# Given information
* * * * * * * * *
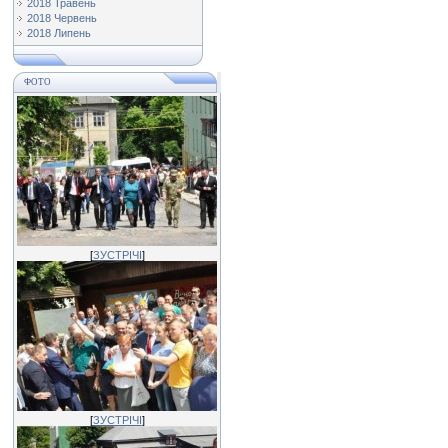
2018 Травень
2018 Червень
2018 Липень
ФОТО
[
ЗУСТРІЧІ
]
[
ЗУСТРІЧІ
]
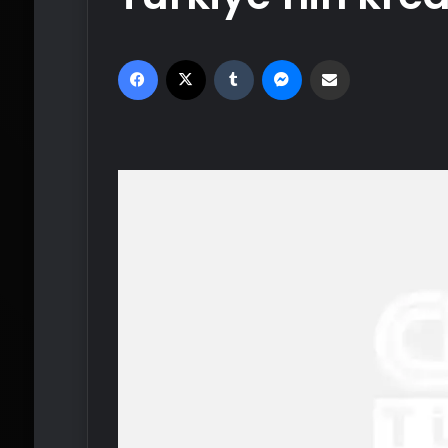
Facebook
X
Tumblr
Messenger
Email'den paylaş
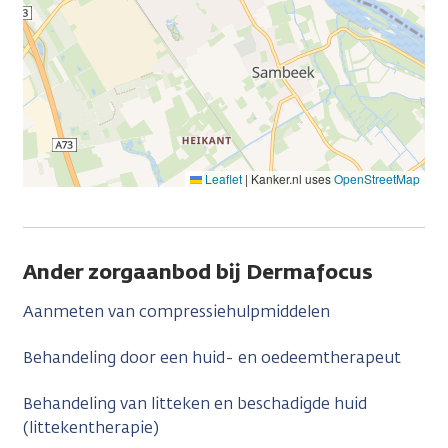
Leaflet
|
Kanker.nl uses
OpenStreetMap
Ander zorgaanbod bij Dermafocus
Aanmeten van compressiehulpmiddelen
Behandeling door een huid- en oedeemtherapeut
Behandeling van litteken en beschadigde huid
(littekentherapie)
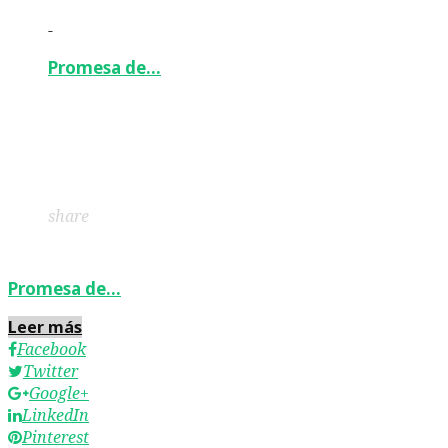
-
Promesa de…
Facebook
Twitter
Google+
LinkedIn
Pinterest
share
Promesa de…
Leer más
Facebook
Twitter
Google+
LinkedIn
Pinterest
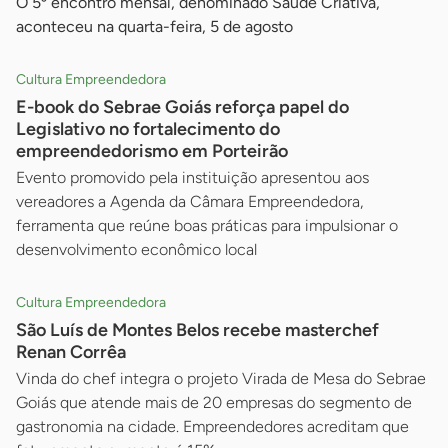
O 5º encontro mensal, denominado Saúde Criativa,
aconteceu na quarta-feira, 5 de agosto
Cultura Empreendedora
E-book do Sebrae Goiás reforça papel do
Legislativo no fortalecimento do
empreendedorismo em Porteirão
Evento promovido pela instituição apresentou aos
vereadores a Agenda da Câmara Empreendedora,
ferramenta que reúne boas práticas para impulsionar o
desenvolvimento econômico local
Cultura Empreendedora
São Luís de Montes Belos recebe masterchef
Renan Corrêa
Vinda do chef integra o projeto Virada de Mesa do Sebrae
Goiás que atende mais de 20 empresas do segmento de
gastronomia na cidade. Empreendedores acreditam que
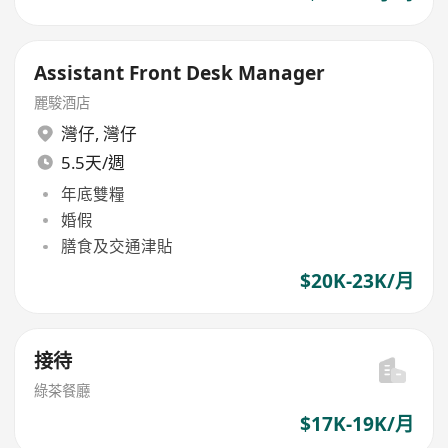
Assistant Front Desk Manager
麗駿酒店
灣仔
,
灣仔
5.5天/週
年底雙糧
婚假
膳食及交通津貼
$20K-23K/月
接待
綠茶餐廳
$17K-19K/月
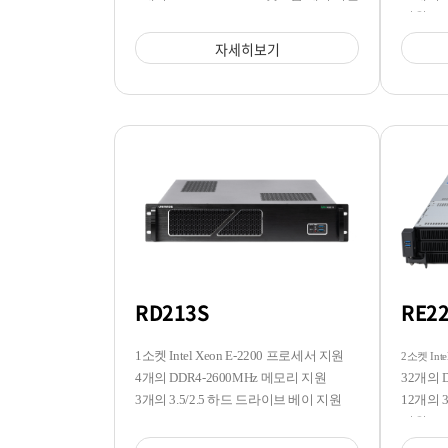
지원
자세히보기
RD213S
RE2
1소켓 Intel Xeon E-2200 프로세서 지원
2소켓 Inte
4개의 DDR4-2600MHz 메모리 지원
32개의 
3개의 3.5/2.5 하드 드라이브 베이 지원
12개의 3
지원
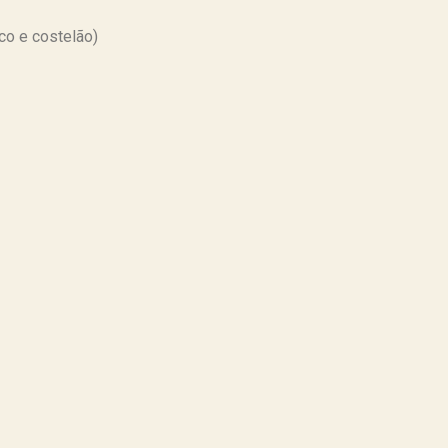
co e costelão)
* * * * * * * * *
Return each line of the data that contains the string "huid". Matching is case-sensitive.

# Written solution
Behandeling door een huid- en oedeemtherapeut
Behandeling van litteken en beschadigde huid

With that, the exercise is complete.